Montoya has never raced in a series were he had to deal with so much traffic and a big performance differential in the cars, but he very much enjoyed his first twenty-four hour race.

"It was " he said. "The hard thing is you have to be careful. You have to watch the guy you're passing very closely. What Chip told me before the race is you've gotta drive your car and everybody else's around you. If they hit you from behind, it's your fault. If they hit you in the side, it's your fault. And that's really right. You've got to drive your car and the other guy's car."

Gordon was equally delighted and said he'll be back for another shot at winning the Rolex 24. "I had a great experience with Wayne (Taylor) and this whole group," Gordon commented. "I worked with a lot with Max (Angelelli) in the tests at Homestead and here, and these guys were so helpful to try to get me up to speed. I didn't know what to expect but I had a blast out there. But I made some mistakes, so I'm going to have to come back because I don't like to make mistakes. I want to come back and fix those and give it another try and just be an asset to the team.

"I felt there were times when I ran some some good laps and put a good stint together," Gordon continued. "All in all, it was a really great experience for me. It's a lot of hard work and to see what these guys put into it for twenty-four hours is unbelievable. You never know as a driver when you're going to be in, or when you're going to be out. It's a very challenging race and you've got have patience and you've got to be aggressive, and that's a lot of what it takes to run good in 500-mile races here as well. So it's just another great learning lesson for me."

A few weeks ago in selecting my choice of America's top ten racers of all-time, I arrived at the conclusion that Gordon and Tony Stewart are the only modern American drivers who might eventually earn a place among the sport's true greats. But the only way either of them can achieve such a lofty position is by racing successfully in other forms of racing outside NASCAR. In today's world however, where sponsorship and commercial contracts rule and NASCAR is all-dominant, it's very difficult for any top driver to compete in a wide range of cars. After finishing third in last wekend's Rolex 24, Gordon tipped his hat to Stewart.
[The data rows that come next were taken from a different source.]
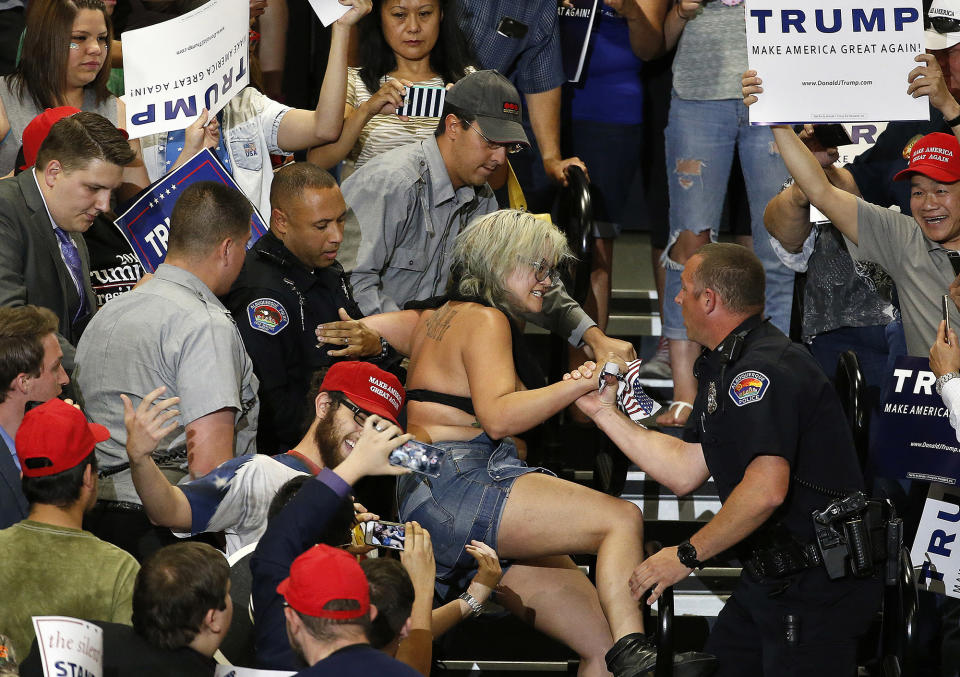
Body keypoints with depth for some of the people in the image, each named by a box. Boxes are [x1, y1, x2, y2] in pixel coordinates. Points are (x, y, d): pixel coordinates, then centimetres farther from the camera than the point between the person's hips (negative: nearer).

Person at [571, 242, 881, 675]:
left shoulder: (766, 368, -20)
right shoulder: (725, 368, 16)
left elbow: (766, 490, -30)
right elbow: (684, 472, 16)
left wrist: (688, 555, -21)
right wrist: (604, 413, 16)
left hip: (816, 587, -11)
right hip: (769, 579, 11)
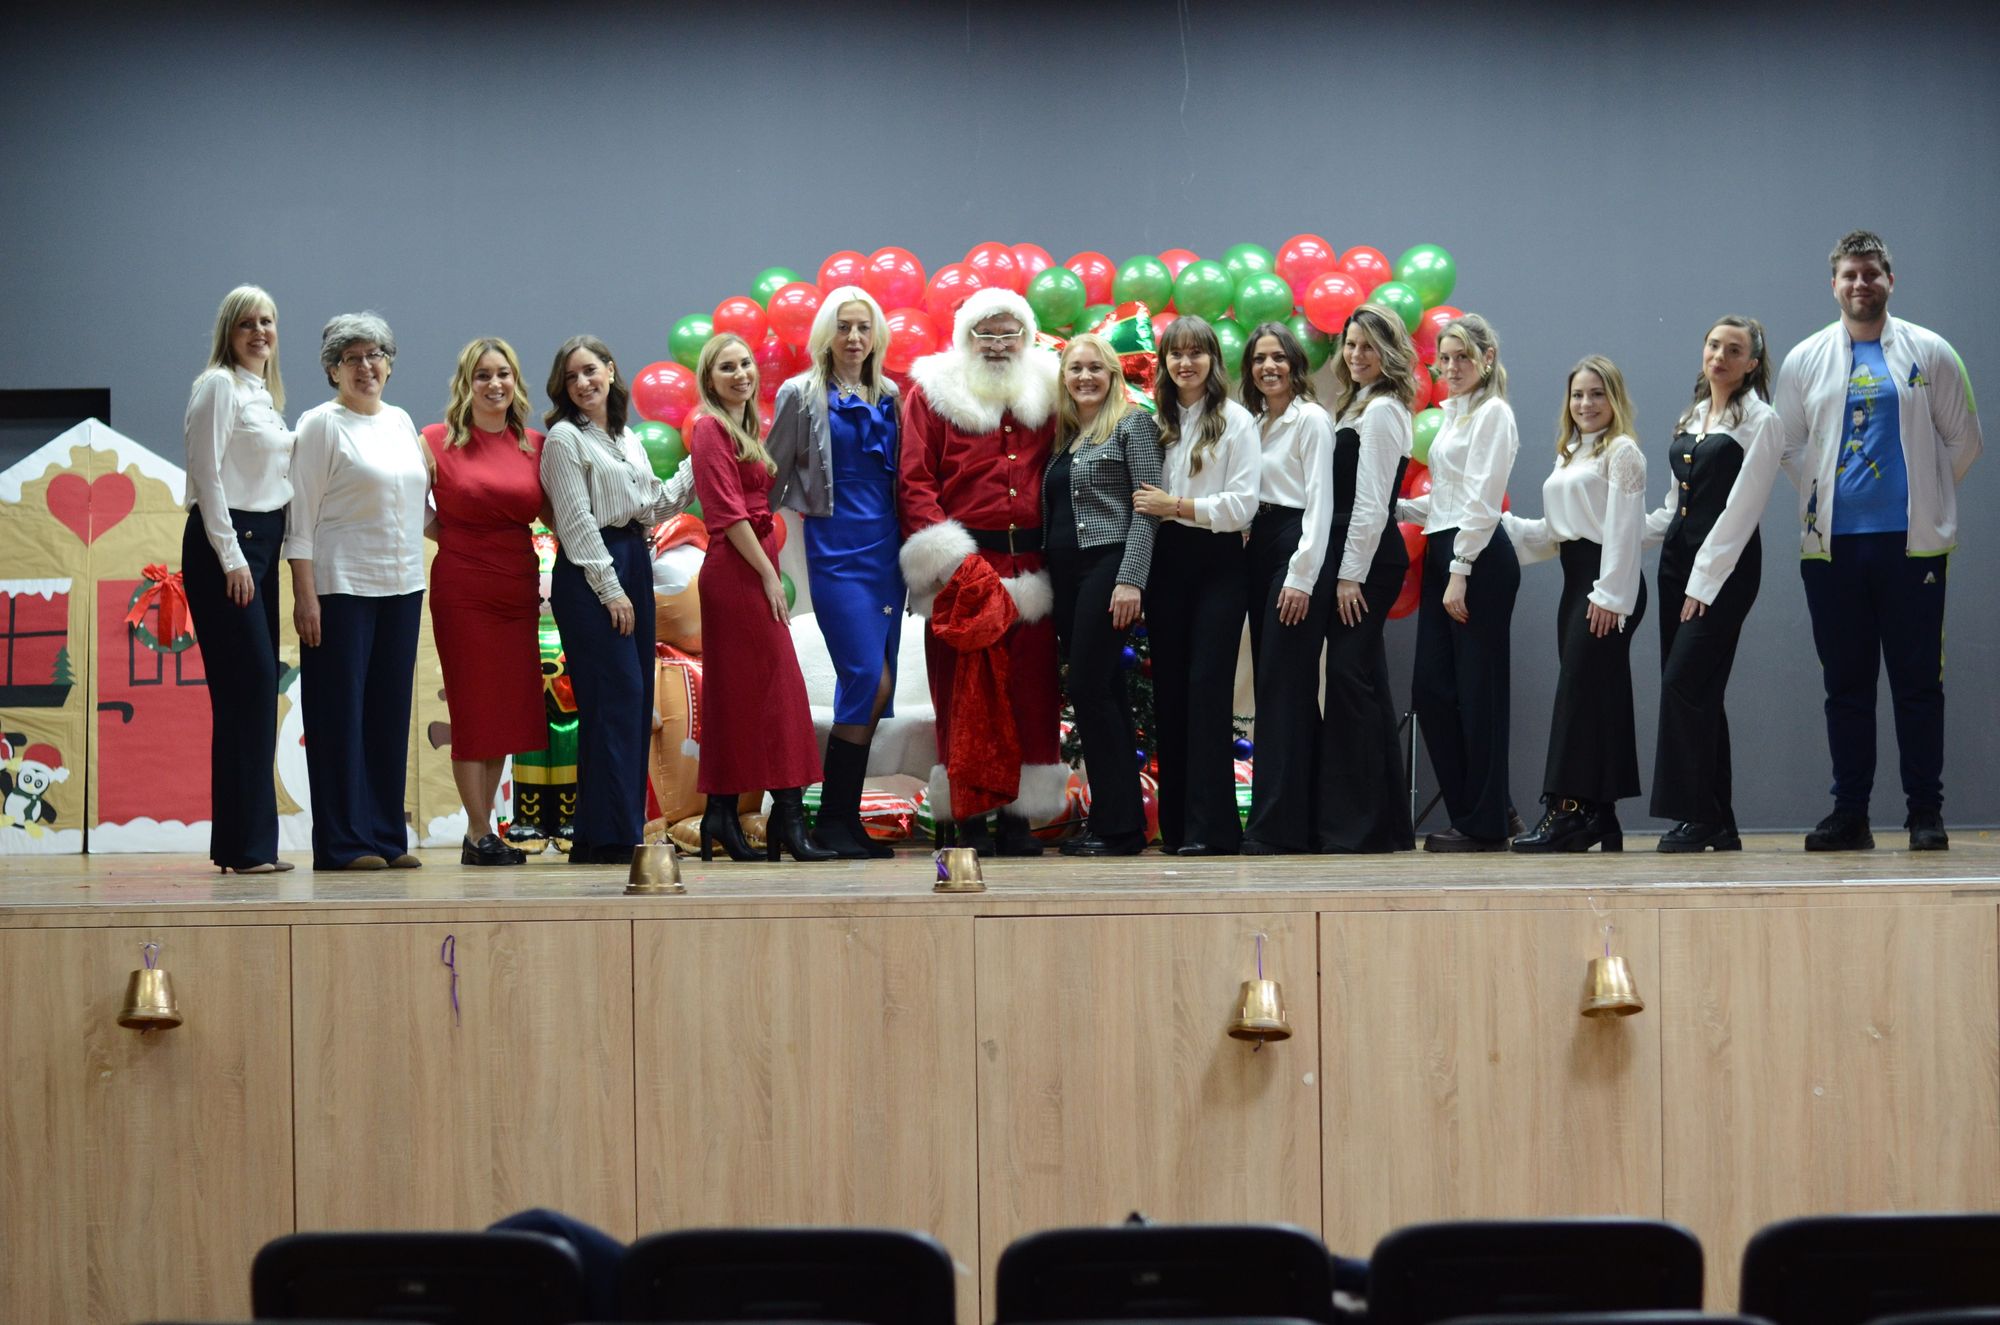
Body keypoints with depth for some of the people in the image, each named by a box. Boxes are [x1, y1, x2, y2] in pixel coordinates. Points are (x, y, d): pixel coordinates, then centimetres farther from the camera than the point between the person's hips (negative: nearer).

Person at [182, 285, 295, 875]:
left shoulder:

"To race at the Cup level in thirty-eight weekends out of the year," Gordon observed, "and do all the testing and personal appearances and things we have to do for our sponsors and to see (Tony) race the way he does, he's the modern era A.J. or Mario. He's a very talented driver.

"You've just got to make the time," Gordon added. "I made the time for this event and I'm glad I did. It's just such an awesome experience for me and this car is such a fun car to drive. Our (NASCAR) cars are big and heavy with not a lot of tire and not a lot of grip, and this car has a ton of grip which is an experience in itself. Ever since I got the opportunity to drive an F1 car I've wanted to do more road racing and so I'm glad this opportunity came along and I'll look at the schedule and hope to do more.

"But I'm not going to be like Tony and go do Late Models and Chili bowl and all that stuff. I'm pretty content with what I'm doing."

Indeed, it's great for the sport that guys like Gordon, Stewart, Montoya and Jimmie Johnson brought some media interest and credibility to this year's Rolex 24. But if sports car racing is to become a major sport once again I believe it must produce its own superstars as well as more interesting and attractive cars.